SUPPLIED TEXT: Begin

Site icon The Truth About Guns

Random Thoughts About Guns ‘N Hospitals

Previous Post
Next Post

“I hate my mother,” my daughter declared as we drove to the hospital. “She’s never going to get better.” She hadn’t seen her mother in over four months. There had been plans but it was always one thing or another. Or one thing after another. That’s the way it is with alcoholics. Time moves on for those on the outside. For the alcoholic, times loses meaning, as they slide deeper into addiction and desperation. Which leads to more drinking. And illness. I didn’t blame my daughter for her outburst. Nor did I correct her. It was the most she’d said on the subject since the last visit. The car rumbled through the soggy Texas hills . . .

It was dark when we arrived at the hospital. The lobby was deserted. The reception desk was abandoned. Unarmed, I amped-up my situational awareness. I asked a passerby for directions and found our way to my ex-wife’s room. A board on the wall illustrated her pain level with a selection of faces, ranging from happy to hurting. Someone circled the poker face in the middle. Judging from the actual patient, the choice seemed optimistic. The word “morphine” on the board provided an explanation.

As we entered a technician drew two vials of blood from my ex-wife’s arm. My daughter was non-plussed. She accepted her gift shop gifts with equanimity, without enthusiasm. As my ex-wife and her daughter talked, as the emotional atmosphere stabilized, my daughter spent a lot of time mugging at me. She was affirming the link that she never had to question, but did anyway.

Anyway, it was good to see the two of them together.

A pair of nurses arrived with a portable X-ray machine. My daughter and I waited outside my ex-wife’s room by the nurses’ station. While my daughter filled out a get-well card I’d bought for her at Walgreen’s, a dark-haired nurse motioned at my empty holster, which I’d somehow exposed.

“I hate guns,” she said, daring me to defend my right to keep and bear arms.

I pulled my shirt over the empty Kydex container.

“I hate hospitals,” I replied.

“Guns hurt people.”

I resisted the urge to say “so do hospitals.” If she was so close-minded about guns she was probably unwilling to acknowledge the malpractice haunting the halls surrounding her pod. But I wasn’t going to let her remark go completely unchallenged.

“People hurt people.”

The nurse took a deep breath in and let it out slowly.

“And sometimes people hurt themselves.”

I was surprised that she was so forward. Did she read the guilt on my face? Or was it always this way for family members caught in the cacophonous crossfire of addiction? I found the second question profoundly depressing. I turned to my daughter and praised her writing.

SUPPLIED TEXT: End

PROBLEMS TO SOLVE:
(a) According to the post, what face had been circled on the pain-level board in the ex-wife's hospital room?
(b) Summarize the post in two sentences.
(c) From the post, repeat the passage that begins with the words containing "The nurse took" and ends with "praised her writing.".

ENTRIES PROVIDED: Begin

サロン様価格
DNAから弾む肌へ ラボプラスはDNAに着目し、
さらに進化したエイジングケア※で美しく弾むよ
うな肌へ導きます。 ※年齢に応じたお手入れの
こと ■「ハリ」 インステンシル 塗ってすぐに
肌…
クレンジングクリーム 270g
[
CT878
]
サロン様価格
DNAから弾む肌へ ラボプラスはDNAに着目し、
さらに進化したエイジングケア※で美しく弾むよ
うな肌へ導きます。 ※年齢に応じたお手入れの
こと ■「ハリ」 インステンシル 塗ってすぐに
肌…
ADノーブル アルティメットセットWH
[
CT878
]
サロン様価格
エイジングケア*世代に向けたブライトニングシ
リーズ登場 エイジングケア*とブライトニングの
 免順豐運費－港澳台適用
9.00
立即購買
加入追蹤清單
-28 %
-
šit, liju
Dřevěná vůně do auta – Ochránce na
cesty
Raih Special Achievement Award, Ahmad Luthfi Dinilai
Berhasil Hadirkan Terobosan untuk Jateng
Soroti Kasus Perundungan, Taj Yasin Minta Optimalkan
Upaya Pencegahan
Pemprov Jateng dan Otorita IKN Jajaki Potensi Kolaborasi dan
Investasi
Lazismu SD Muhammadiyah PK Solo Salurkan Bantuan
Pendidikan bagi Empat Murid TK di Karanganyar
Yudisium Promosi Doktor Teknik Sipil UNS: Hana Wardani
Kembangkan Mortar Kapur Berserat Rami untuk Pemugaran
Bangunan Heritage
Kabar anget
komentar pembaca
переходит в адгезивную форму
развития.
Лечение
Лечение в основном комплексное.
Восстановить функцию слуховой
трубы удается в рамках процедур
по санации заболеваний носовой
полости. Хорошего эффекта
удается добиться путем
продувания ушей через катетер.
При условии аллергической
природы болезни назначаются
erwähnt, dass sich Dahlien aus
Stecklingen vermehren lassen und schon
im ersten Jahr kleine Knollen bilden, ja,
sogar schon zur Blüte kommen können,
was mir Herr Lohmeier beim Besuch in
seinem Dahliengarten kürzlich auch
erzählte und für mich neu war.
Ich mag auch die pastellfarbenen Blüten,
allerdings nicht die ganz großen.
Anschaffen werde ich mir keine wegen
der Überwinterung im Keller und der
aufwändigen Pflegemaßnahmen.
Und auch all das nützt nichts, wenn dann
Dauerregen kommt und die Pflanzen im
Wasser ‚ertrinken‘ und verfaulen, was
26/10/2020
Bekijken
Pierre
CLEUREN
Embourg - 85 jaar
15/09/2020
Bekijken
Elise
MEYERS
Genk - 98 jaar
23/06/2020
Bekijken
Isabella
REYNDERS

ENTRIES PROVIDED: End

LIST OF SOLUTIONS:
(a) The poker face in the middle.

(b) The author drives his daughter through the Texas hills to visit her alcoholic mother in the hospital, where the daughter accepts her gift shop gifts without enthusiasm but the author finds it good to see the two together. While they wait outside during an X-ray, a nurse who sees his empty holster says she hates guns, and their exchange ends with her remark that sometimes people hurt themselves, which leaves the author wondering whether she read guilt on his face.

(c)
The nurse took a deep breath in and let it out slowly.

“And sometimes people hurt themselves.”

I was surprised that she was so forward. Did she read the guilt on my face? Or was it always this way for family members caught in the cacophonous crossfire of addiction? I found the second question profoundly depressing. I turned to my daughter and praised her writing.